Syllabus for Quantum Physics

Learning outcomes

The course treats concepts and working methods that are used within modern physics, in particular the physics of electrons in materials.

On completion of the course, the student should be able to:

• use with the language of basic quantum mechanics and formalism.
• carry out calculations of atoms and molecules and describe quantum phenomenon within the electron physics from quantum mechanical relations.
• carry out spectroscopic studies of different subjects and interpret the results in quantized units.
• report on applications of quantum physics in nature, technical developments and society.
• orally present the results of experimental investigations and discuss their quantum mechanical interpretation.

Content

The basic phenomena of the quantum physics and experimental background, particles and atomic models. Black-body radiation, line spectra, the photon, photoelectric effect, Compton-dispersion. Bohr's atomic model.

One-dimensional systems: The eigenvalue problem, stationary states, expectation values, operators. Particle in a box, the harmonic oscillator, transmission and reflection. Heisenberg's uncertainty relations.

Three-dimensional systems. Orbital angular momentum and central motion.

One-electron atoms: The Schrödinger equation, energy eigenvalues wave functions, energy level diagram. Optical spectroscopy on the hydrogen atom.

Basic perturbation theory, variational theory.

Many-electron atoms: Spin. Addition of angular moments. Identical particles. The Pauli exclusion principle, The central field approximation. Zeeman effect, electron configurations, periodic system, spin-orbit coupling, terms, fine structure levels. Spectroscopies.

Fermions and bosons.

Diatomic molecules: Binding, molecular potentials, electron configurations. Energy level diagrams.

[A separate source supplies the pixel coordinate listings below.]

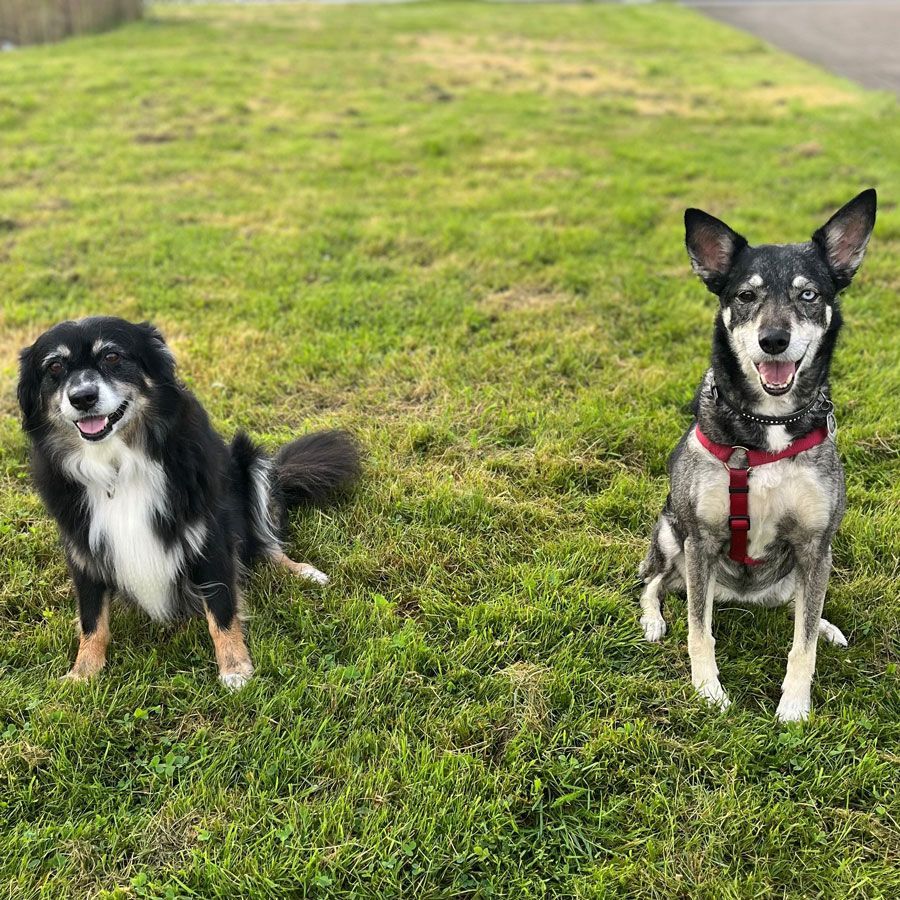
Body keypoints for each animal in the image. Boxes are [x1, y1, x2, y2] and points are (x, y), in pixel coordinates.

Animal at [17, 318, 358, 688]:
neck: (117, 465)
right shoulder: (83, 547)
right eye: (54, 367)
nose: (82, 398)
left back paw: (303, 571)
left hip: (252, 463)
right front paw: (84, 672)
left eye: (111, 356)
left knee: (266, 545)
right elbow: (92, 618)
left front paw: (235, 668)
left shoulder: (208, 536)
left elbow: (222, 608)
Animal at [640, 190, 880, 724]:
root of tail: (741, 596)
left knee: (799, 605)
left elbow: (803, 640)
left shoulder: (815, 545)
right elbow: (699, 631)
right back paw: (652, 621)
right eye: (745, 297)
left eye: (808, 295)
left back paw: (828, 627)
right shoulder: (700, 540)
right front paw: (707, 691)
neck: (768, 426)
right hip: (671, 534)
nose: (774, 340)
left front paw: (794, 704)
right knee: (655, 583)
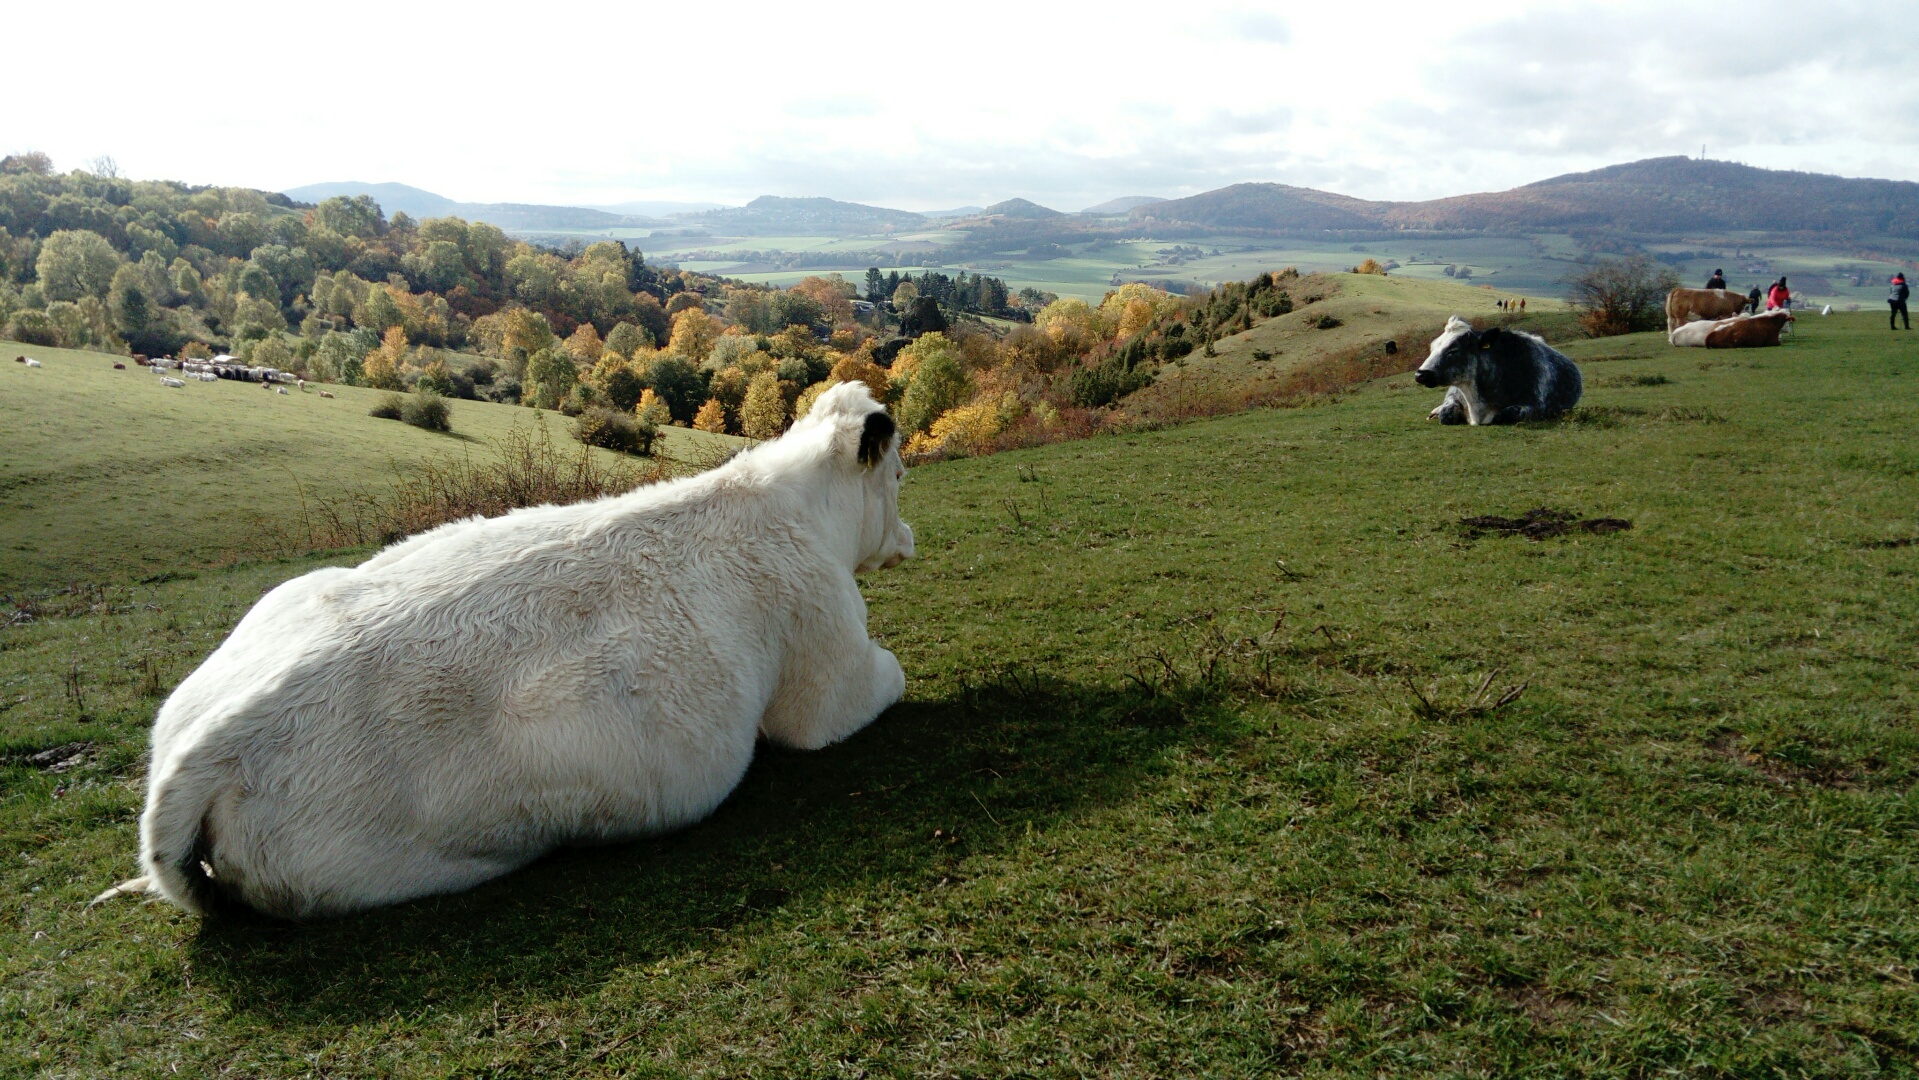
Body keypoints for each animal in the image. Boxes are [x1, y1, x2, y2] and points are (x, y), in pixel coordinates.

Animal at [103, 383, 913, 916]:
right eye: (901, 474)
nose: (907, 537)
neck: (796, 506)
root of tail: (214, 740)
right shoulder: (828, 675)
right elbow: (887, 678)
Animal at [1420, 314, 1581, 423]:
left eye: (1453, 350)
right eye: (1432, 347)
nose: (1420, 374)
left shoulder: (1535, 407)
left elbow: (1503, 415)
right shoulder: (1455, 394)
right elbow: (1446, 413)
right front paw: (1439, 412)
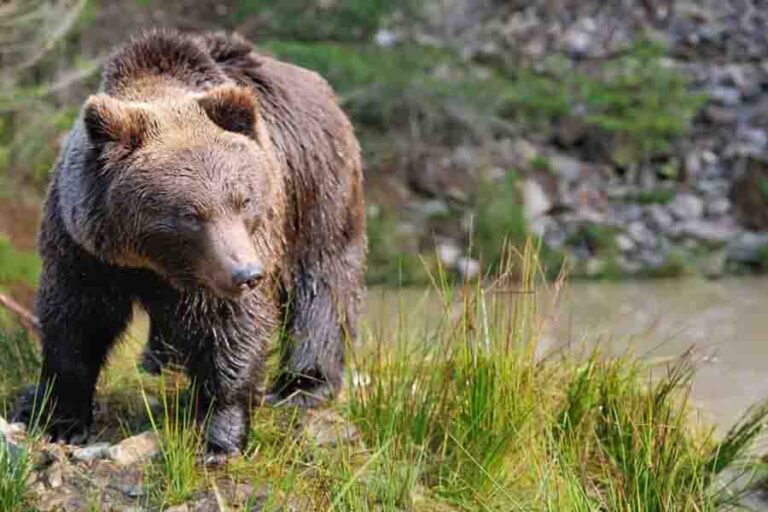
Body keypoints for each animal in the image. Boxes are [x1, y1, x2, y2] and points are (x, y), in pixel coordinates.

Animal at [13, 29, 366, 453]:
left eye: (243, 199)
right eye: (190, 214)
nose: (247, 274)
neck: (150, 259)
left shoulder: (237, 253)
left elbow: (232, 328)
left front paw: (221, 435)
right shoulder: (82, 246)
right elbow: (76, 322)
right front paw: (59, 419)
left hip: (318, 187)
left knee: (322, 280)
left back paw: (303, 384)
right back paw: (159, 362)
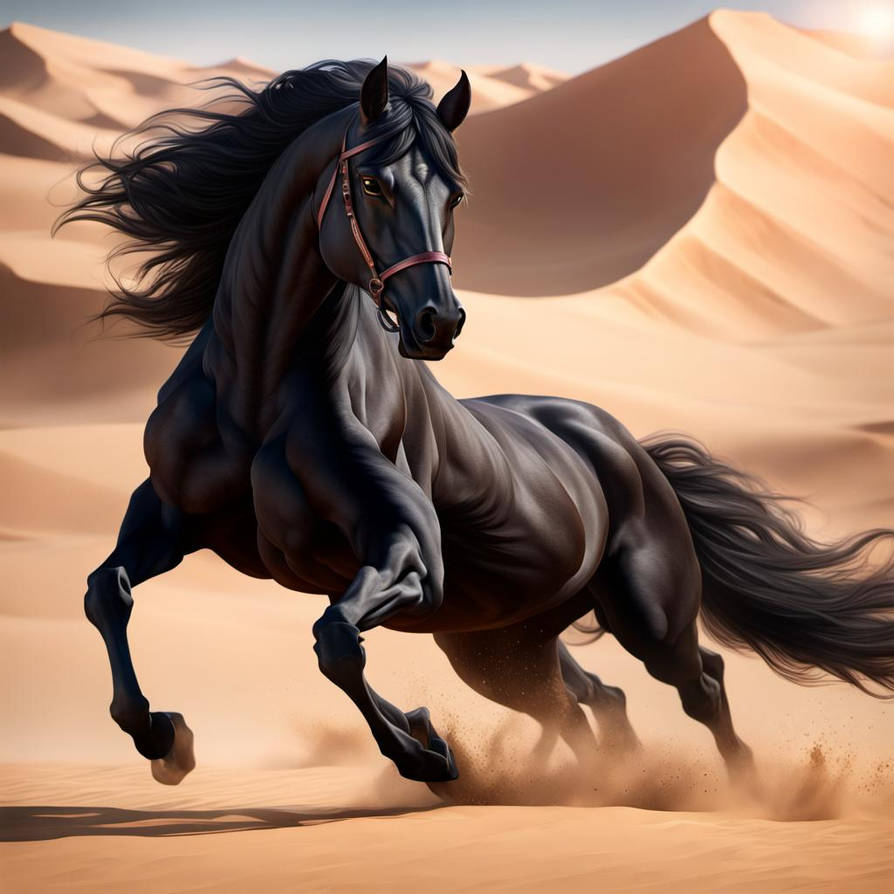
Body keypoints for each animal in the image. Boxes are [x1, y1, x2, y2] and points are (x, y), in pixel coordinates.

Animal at [59, 58, 894, 789]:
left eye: (456, 196)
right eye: (372, 183)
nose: (439, 322)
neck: (258, 394)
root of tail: (627, 446)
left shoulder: (409, 556)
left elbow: (336, 643)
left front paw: (425, 752)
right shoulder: (170, 517)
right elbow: (107, 594)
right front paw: (166, 739)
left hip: (644, 615)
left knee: (698, 684)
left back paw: (746, 794)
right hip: (499, 644)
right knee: (590, 701)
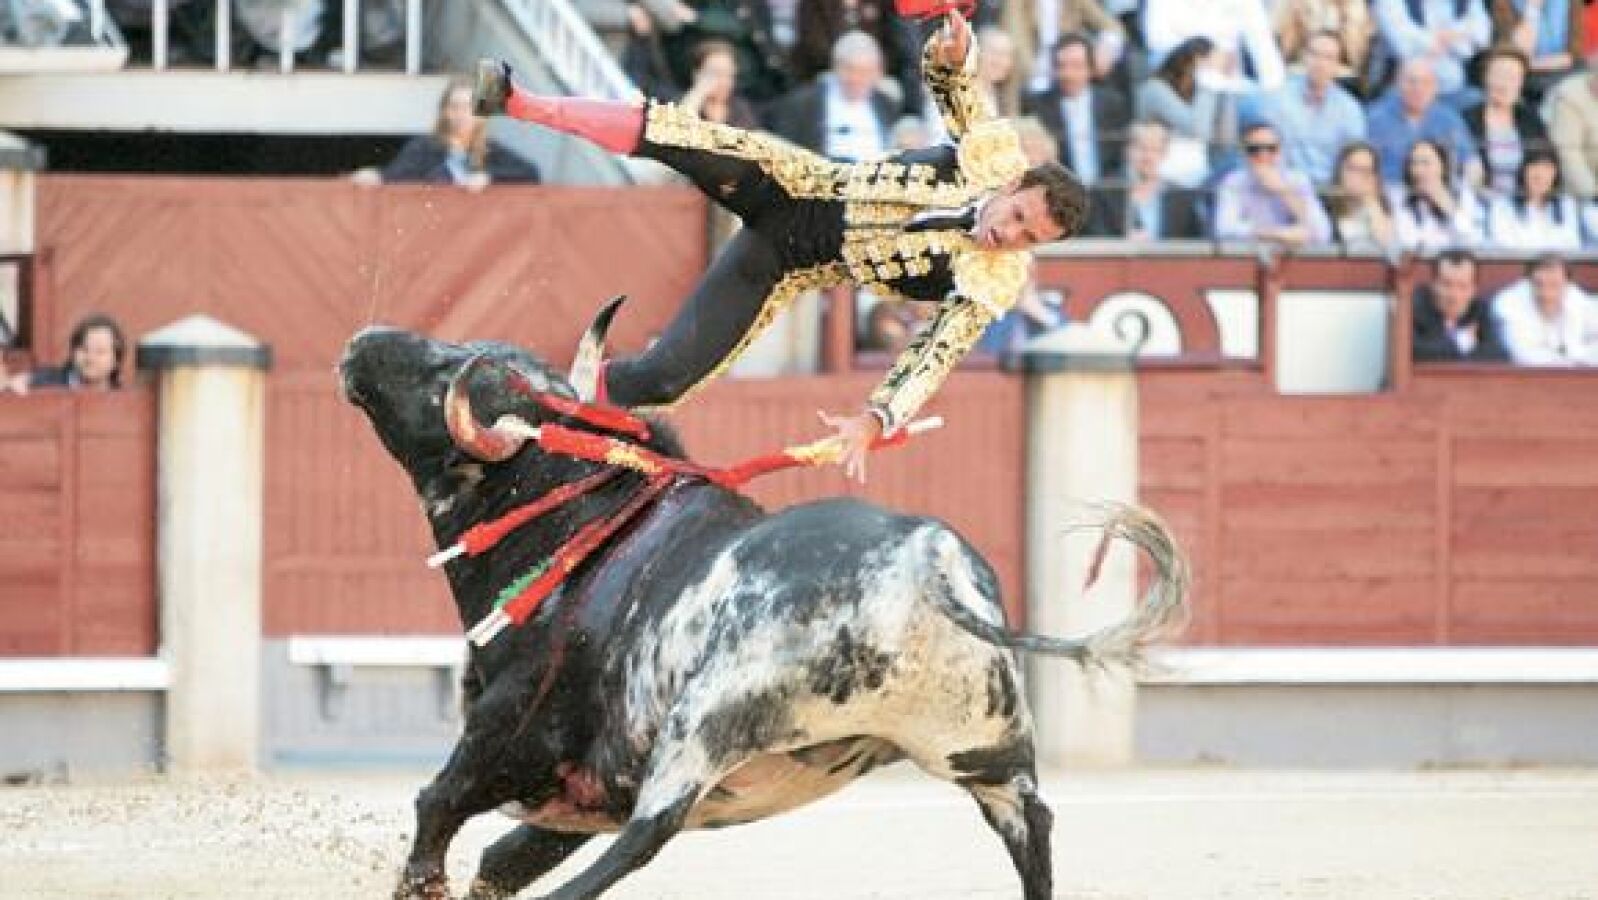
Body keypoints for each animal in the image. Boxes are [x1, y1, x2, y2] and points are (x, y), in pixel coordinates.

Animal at [337, 325, 1190, 900]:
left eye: (442, 372)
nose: (362, 340)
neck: (584, 519)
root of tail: (930, 564)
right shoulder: (580, 786)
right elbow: (503, 857)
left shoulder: (508, 734)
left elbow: (437, 808)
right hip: (990, 752)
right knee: (1035, 830)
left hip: (708, 721)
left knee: (645, 837)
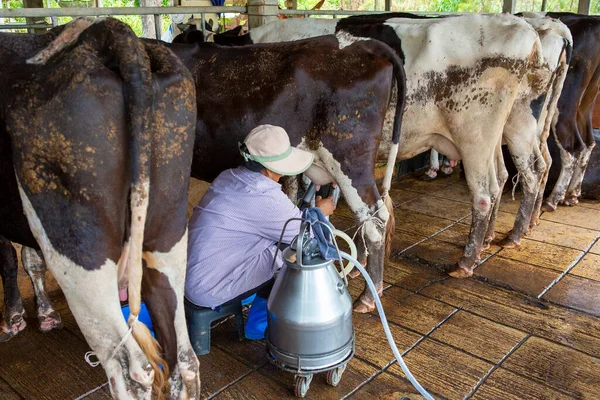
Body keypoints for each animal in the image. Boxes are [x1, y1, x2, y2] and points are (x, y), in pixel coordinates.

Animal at [0, 19, 202, 400]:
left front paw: (15, 318)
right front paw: (44, 314)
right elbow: (30, 258)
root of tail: (107, 32)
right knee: (184, 358)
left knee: (130, 368)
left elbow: (10, 258)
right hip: (168, 234)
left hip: (78, 250)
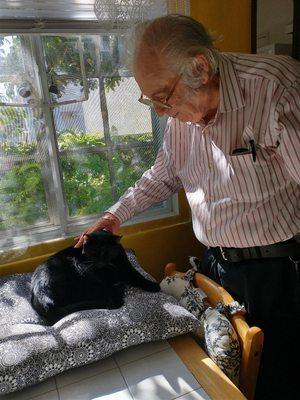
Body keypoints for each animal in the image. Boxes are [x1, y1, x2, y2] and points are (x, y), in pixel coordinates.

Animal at [30, 231, 161, 324]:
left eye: (107, 252)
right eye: (94, 252)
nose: (100, 262)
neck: (113, 265)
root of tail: (45, 300)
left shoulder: (127, 268)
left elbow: (139, 277)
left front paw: (154, 286)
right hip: (82, 272)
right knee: (111, 299)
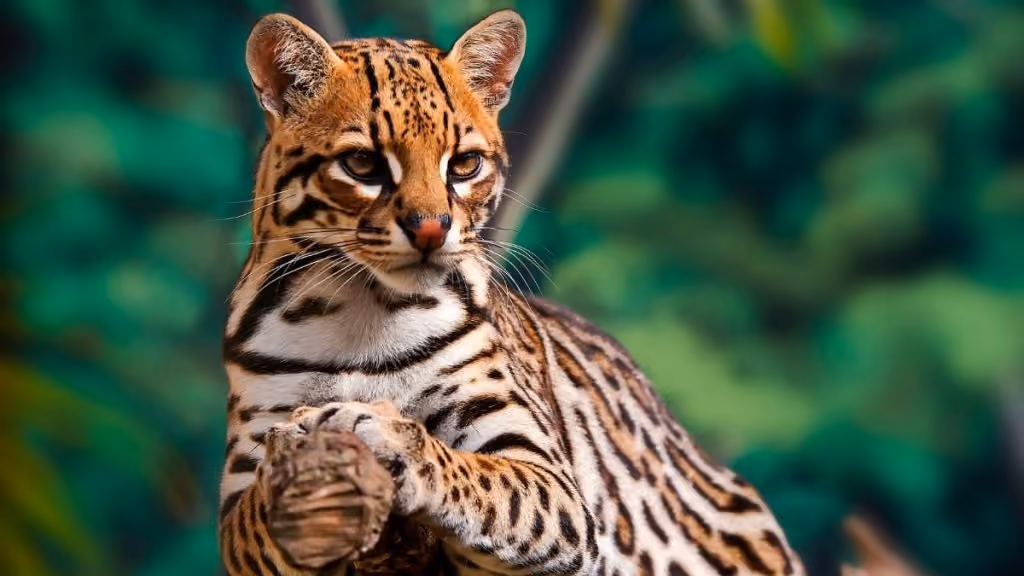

Vibrational and rotational motions and transitions.

Applications of quantum physics in nature, technical developments and society, for example the quantum mechanical origin of the earth's temperature, tunnel diodes and atomic magnetism.

Interpretations of quantum mechanics.

Laboratory work: Photoelectric effect. Optical spectroscopy. X-ray spectra (fluorescence, element analysis).

Instruction

Lectures, lesson, experimental and computer-based laboratory sessions. Guest lecture. Teaching may sometimes be given in English.

Assessment

Written examination at the end of the course (9 credits) and mid-course examination. Passing the mid-course examination gives bonus points that can be used on the final exam and the regular re-exams. To pass the course, a passed laboratory course is also required with an oral presentation in English (1 credit).

If there are special reasons for doing so, an examiner may make an exception from the method of assessment indicated and allow a student to be assessed by another method. An example of special reasons might be a certificate regarding special pedagogical support from the disability coordinator of the university.